Issued a negative assessment after six months of real-world testing
Hotz stated that he is not criticizing from the sidelines. Over the past six months, he has consistently used AI agents in real projects, including partial development of his open-source deep learning framework, tinygrad, and a complete reverse engineering of a USB-PCIe chip firmware.
His conclusion is that such tools often show rapid progress early on, but become increasingly difficult to finalize as time goes on. Although the model’s outputs appear more polished on the surface, the real issues are harder to detect in a timely manner. According to him, developers still end up frequently manually fixing the results.
The disagreement is not about efficiency, but about who bears the cost.

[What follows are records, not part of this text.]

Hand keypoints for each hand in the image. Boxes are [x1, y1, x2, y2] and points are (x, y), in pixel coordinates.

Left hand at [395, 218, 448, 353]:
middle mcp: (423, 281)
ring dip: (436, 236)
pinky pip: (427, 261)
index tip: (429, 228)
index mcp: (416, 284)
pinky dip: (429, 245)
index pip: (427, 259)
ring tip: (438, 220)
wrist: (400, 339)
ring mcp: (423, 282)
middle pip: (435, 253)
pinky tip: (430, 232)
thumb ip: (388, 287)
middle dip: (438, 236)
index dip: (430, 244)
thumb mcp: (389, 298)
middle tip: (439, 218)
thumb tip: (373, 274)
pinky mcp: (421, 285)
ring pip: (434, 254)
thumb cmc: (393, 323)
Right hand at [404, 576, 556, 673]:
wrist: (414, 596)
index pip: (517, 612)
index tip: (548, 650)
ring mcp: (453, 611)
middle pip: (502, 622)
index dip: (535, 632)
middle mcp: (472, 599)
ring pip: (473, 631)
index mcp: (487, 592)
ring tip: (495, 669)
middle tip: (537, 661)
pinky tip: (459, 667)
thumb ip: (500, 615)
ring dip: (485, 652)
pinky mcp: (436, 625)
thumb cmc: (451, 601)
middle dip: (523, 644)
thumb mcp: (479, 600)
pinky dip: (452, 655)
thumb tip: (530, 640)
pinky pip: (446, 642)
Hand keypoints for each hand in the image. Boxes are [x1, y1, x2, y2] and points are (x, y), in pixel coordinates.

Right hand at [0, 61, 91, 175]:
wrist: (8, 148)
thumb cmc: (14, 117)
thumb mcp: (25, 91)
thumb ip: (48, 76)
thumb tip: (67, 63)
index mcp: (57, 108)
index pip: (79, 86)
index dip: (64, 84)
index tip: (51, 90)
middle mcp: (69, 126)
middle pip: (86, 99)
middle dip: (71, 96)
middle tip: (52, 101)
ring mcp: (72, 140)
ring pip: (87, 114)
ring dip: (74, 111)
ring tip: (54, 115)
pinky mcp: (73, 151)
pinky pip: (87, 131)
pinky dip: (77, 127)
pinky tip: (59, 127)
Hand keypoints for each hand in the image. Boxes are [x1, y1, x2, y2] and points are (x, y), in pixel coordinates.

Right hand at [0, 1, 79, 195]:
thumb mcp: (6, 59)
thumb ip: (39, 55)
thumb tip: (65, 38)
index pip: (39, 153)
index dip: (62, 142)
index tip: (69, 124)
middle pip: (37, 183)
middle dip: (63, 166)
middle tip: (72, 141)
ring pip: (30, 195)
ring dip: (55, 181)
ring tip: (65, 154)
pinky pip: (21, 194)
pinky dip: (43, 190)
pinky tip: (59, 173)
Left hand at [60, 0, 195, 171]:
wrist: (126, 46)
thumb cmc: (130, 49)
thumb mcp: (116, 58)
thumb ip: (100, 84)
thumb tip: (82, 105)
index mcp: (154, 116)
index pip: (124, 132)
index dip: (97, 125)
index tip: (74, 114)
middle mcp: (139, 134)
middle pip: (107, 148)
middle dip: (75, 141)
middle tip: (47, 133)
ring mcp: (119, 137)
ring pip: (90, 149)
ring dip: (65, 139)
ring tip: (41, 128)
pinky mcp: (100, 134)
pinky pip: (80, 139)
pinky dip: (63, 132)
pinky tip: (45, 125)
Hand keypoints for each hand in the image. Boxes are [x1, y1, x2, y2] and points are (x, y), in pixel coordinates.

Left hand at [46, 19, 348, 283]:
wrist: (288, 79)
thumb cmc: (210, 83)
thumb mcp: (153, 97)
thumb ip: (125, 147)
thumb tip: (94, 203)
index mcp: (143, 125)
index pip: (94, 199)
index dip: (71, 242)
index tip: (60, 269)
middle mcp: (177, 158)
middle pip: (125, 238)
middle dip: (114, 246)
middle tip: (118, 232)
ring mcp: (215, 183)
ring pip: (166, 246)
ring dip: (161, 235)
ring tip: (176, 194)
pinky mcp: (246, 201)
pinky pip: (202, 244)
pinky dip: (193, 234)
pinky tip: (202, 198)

The article argues that the real risk is not whether a single output is incorrect, but whether organizational quality control may fail. Hotz’s key insight is that more skilled engineers typically can still read generated code, identify vulnerabilities, and decide when to trust the tool; however, less skilled engineers may not possess the same ability to verify it.

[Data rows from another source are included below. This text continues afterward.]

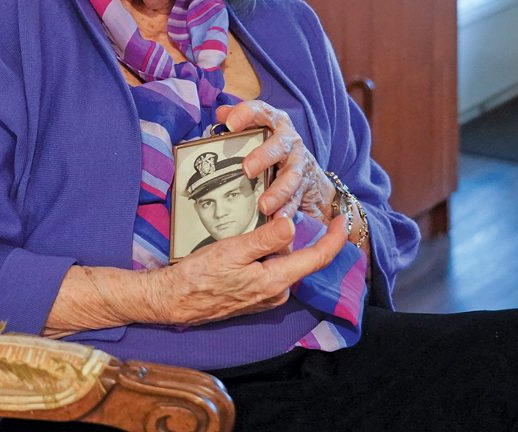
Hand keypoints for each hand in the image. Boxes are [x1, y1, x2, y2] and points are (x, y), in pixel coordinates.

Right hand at [158, 214, 347, 325]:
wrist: (175, 300)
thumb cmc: (200, 275)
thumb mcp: (233, 250)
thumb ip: (266, 239)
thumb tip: (292, 225)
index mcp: (276, 281)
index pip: (317, 258)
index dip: (335, 238)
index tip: (342, 219)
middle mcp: (277, 293)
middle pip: (296, 257)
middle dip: (287, 236)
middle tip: (267, 217)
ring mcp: (266, 297)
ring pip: (281, 263)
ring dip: (272, 247)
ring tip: (246, 235)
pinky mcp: (254, 297)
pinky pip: (269, 272)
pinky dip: (264, 257)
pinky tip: (243, 249)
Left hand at [216, 101, 337, 222]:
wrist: (309, 173)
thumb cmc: (273, 149)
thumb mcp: (258, 131)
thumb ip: (238, 121)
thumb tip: (219, 114)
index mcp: (275, 123)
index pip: (261, 112)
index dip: (246, 115)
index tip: (230, 124)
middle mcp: (289, 141)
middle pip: (279, 146)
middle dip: (263, 157)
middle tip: (246, 170)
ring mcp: (299, 164)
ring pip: (291, 176)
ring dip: (277, 191)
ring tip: (264, 205)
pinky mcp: (304, 186)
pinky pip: (296, 199)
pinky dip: (287, 210)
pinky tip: (278, 219)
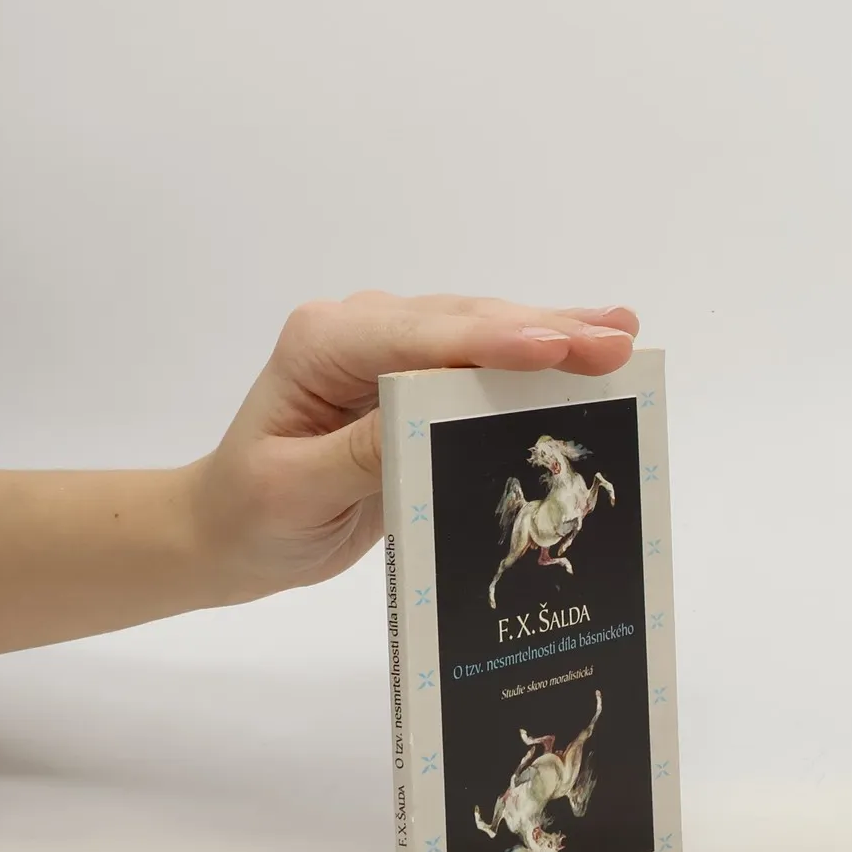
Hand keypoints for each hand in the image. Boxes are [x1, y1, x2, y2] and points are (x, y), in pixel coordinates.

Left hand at [189, 291, 638, 602]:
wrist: (229, 528)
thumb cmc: (253, 513)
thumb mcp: (297, 492)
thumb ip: (361, 452)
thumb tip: (426, 415)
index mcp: (323, 344)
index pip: (418, 337)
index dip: (490, 341)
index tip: (552, 347)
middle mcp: (361, 329)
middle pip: (463, 324)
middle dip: (542, 332)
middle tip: (616, 342)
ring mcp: (394, 347)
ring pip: (484, 331)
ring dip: (553, 336)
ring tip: (621, 337)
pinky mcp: (419, 374)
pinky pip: (484, 359)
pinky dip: (537, 355)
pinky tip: (588, 341)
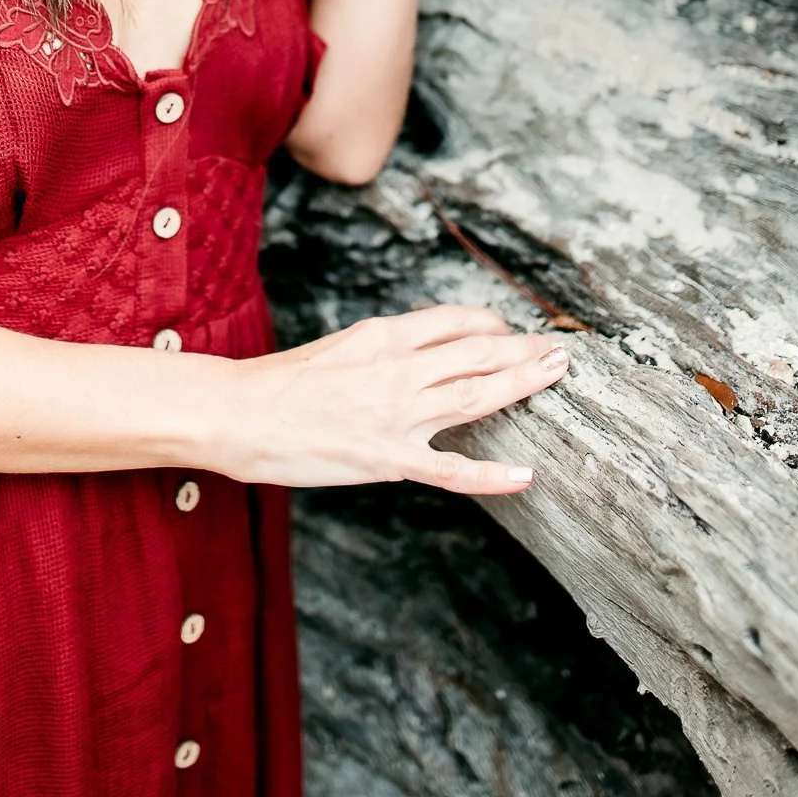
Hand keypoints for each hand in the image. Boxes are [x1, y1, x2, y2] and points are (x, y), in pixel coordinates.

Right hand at [220, 303, 568, 492]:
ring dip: (521, 385)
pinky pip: (450, 470)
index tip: (513, 331)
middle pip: (476, 353)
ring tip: (555, 377)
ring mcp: (395, 414)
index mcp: (383, 337)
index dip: (493, 325)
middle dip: (523, 351)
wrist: (237, 412)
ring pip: (474, 396)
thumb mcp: (341, 348)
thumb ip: (385, 351)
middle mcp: (397, 369)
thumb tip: (421, 354)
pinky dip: (491, 475)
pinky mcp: (386, 458)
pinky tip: (524, 476)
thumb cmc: (281, 383)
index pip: (454, 321)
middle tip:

If the latter uses proxies to scale output to several times what it was in the past, the team’s apparent efficiency may rise, but average code quality will decline more rapidly—and this decline will be masked by higher submission volumes. Hotz warns that, as a result, the industry may soon be flooded with code that “appears to work but is riddled with issues.”

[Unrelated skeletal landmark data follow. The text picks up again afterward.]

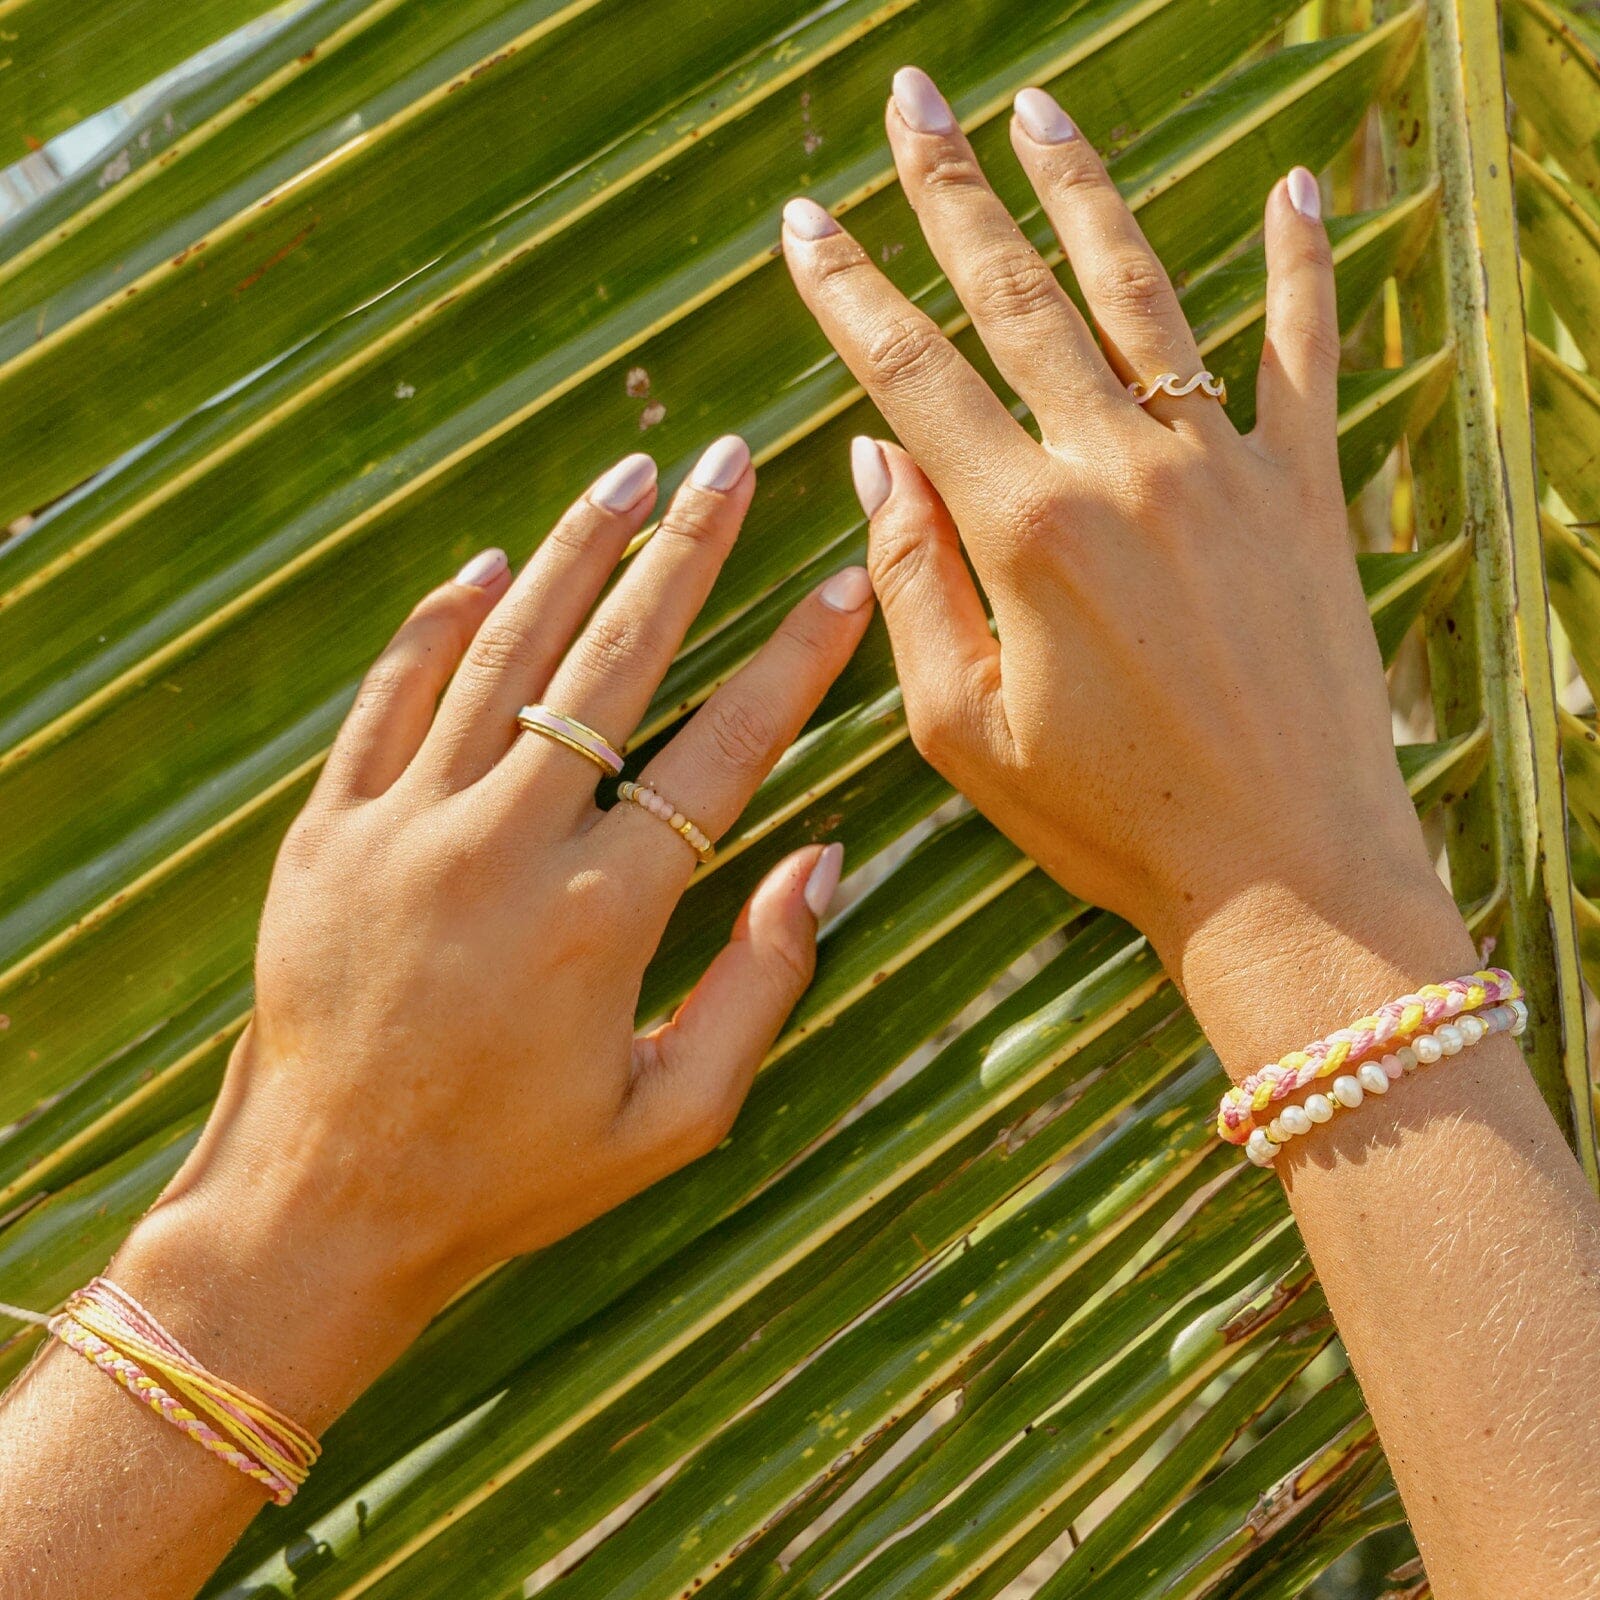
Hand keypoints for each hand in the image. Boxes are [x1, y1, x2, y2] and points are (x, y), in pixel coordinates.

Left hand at [128, 436, 872, 1378]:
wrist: (322, 1208)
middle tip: (732, 462)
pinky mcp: (326, 833)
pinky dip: (438, 624)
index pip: (725, 753)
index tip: (839, 585)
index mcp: (600, 920)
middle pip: (612, 665)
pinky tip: (489, 564)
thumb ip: (759, 987)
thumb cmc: (511, 1176)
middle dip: (685, 552)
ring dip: (572, 555)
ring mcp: (403, 830)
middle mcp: (503, 850)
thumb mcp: (671, 1119)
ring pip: (501, 655)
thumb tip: (826, 859)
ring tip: (632, 472)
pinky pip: (389, 698)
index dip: (792, 661)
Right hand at [780, 70, 1456, 1036]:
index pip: (910, 376)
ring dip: (1083, 194)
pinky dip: (1305, 266)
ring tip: (1039, 110)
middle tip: (911, 103)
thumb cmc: (1109, 818)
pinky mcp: (1307, 494)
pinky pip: (1306, 353)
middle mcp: (1122, 471)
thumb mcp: (963, 731)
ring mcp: (1224, 470)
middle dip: (951, 193)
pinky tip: (1300, 184)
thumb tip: (872, 457)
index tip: (806, 223)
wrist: (1285, 870)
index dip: (848, 291)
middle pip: (1017, 299)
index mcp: (1022, 531)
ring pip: (1142, 294)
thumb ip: (909, 584)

In stark contrast to Karpathy
Shortly before this article was published, AI researcher Andrej Karpathy joined Anthropic’s pretraining team. The report notes that Karpathy’s attitude toward AI agents has shifted this year, as he now believes that next-generation models have significantly transformed software development.
Anthropic’s CEO Dario Amodei previously stated that some of the company’s engineers have reduced the amount of code they write manually, instead relying on models to generate code that is then reviewed by humans. Hotz, however, had the opposite experience: he tried a similar process but ended up having to fix nearly every output himself.
As "vibe coding" has rapidly gained popularity over the past year, major AI companies have made agent-based programming a key focus. Microsoft has already advanced GitHub Copilot toward a more comprehensive agent-based system, describing this shift as a platform-level transformation.
Hotz argues that the issue isn't whether programmers are worried about being replaced, but whether companies will roll out tools too rapidly under competitive pressure. He specifically notes that if large companies uniformly implement AI coding tools across their entire engineering teams, software quality over the next two years may not improve as a result.